Post-pandemic adjustments

The substantial jump in 3Q productivity growth is largely a result of continued readjustment in the aftermath of the pandemic – supply chains are repairing, goods and services markets are normalising, and labour markets are stabilising.

The timing and magnitude of artificial intelligence’s (AI’s) effects on productivity growth will occur over a ten-year horizon. Depending on the rate and pace of the development of the technology sector – needed to supply the necessary tools, models, and applications – three to five years could be required to realise meaningful economic gains with potential GDP increasing by 0.5pp early in the next decade.

Over the next year, understanding productivity growth trends will be challenging as the maturity of the current business cycle will bring slower employment growth accompanied by somewhat stronger output growth. However, over the year some of the early benefits of advanced digital technology and AI will also begin to appear.
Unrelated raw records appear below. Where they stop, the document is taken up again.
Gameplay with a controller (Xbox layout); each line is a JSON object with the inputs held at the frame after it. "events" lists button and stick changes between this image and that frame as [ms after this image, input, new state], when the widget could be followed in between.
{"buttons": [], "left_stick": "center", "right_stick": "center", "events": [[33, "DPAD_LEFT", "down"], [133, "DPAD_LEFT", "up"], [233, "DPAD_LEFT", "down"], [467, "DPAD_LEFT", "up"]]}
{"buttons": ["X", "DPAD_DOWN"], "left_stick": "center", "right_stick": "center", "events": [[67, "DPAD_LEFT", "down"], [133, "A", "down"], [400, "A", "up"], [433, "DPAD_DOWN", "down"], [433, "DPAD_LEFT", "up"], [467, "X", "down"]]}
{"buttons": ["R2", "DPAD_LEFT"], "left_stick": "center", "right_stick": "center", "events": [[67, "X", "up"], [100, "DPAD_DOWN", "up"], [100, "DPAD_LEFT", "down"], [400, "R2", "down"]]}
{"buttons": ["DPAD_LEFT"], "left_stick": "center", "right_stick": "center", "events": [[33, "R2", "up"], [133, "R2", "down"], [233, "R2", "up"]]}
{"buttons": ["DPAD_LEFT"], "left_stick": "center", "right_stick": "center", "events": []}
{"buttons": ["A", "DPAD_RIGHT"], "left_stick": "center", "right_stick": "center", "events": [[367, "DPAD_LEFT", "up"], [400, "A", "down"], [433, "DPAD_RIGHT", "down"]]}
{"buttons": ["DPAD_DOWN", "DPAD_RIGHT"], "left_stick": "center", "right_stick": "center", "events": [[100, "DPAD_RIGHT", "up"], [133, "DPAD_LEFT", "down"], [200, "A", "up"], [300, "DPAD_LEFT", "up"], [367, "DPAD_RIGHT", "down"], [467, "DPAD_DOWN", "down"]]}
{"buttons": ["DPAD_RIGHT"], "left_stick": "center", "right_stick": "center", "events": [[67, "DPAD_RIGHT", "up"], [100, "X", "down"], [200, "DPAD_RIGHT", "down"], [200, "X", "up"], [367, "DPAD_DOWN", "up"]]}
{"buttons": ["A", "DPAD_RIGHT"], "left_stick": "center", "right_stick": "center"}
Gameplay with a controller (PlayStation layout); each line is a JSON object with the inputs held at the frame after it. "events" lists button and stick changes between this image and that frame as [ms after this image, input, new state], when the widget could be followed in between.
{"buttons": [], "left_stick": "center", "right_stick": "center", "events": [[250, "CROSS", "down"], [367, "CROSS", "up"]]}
To assess the long-term technology outlook, and thus productivity, there are two important concepts:

  1. the technical feasibility versus the economic feasibility of AI and
  2. the likelihood that the new business models necessary to deliver AI services are appearing.

The challenge AI applications face is one of scale. Very large investments are required. Each new model version costs tens of millions of dollars. There is an entirely new industry emerging that will supply AI capabilities as-a-service, based in part on open-source models. The eventual success of such an emergent industry will require addressing issues of business model innovation, capital risk, and user acceptance.

Barriers to AI adoption are substantial. Not only does the technology supply sector need to transform and grow but business leaders and workers need to find new ways of working. Success will require time.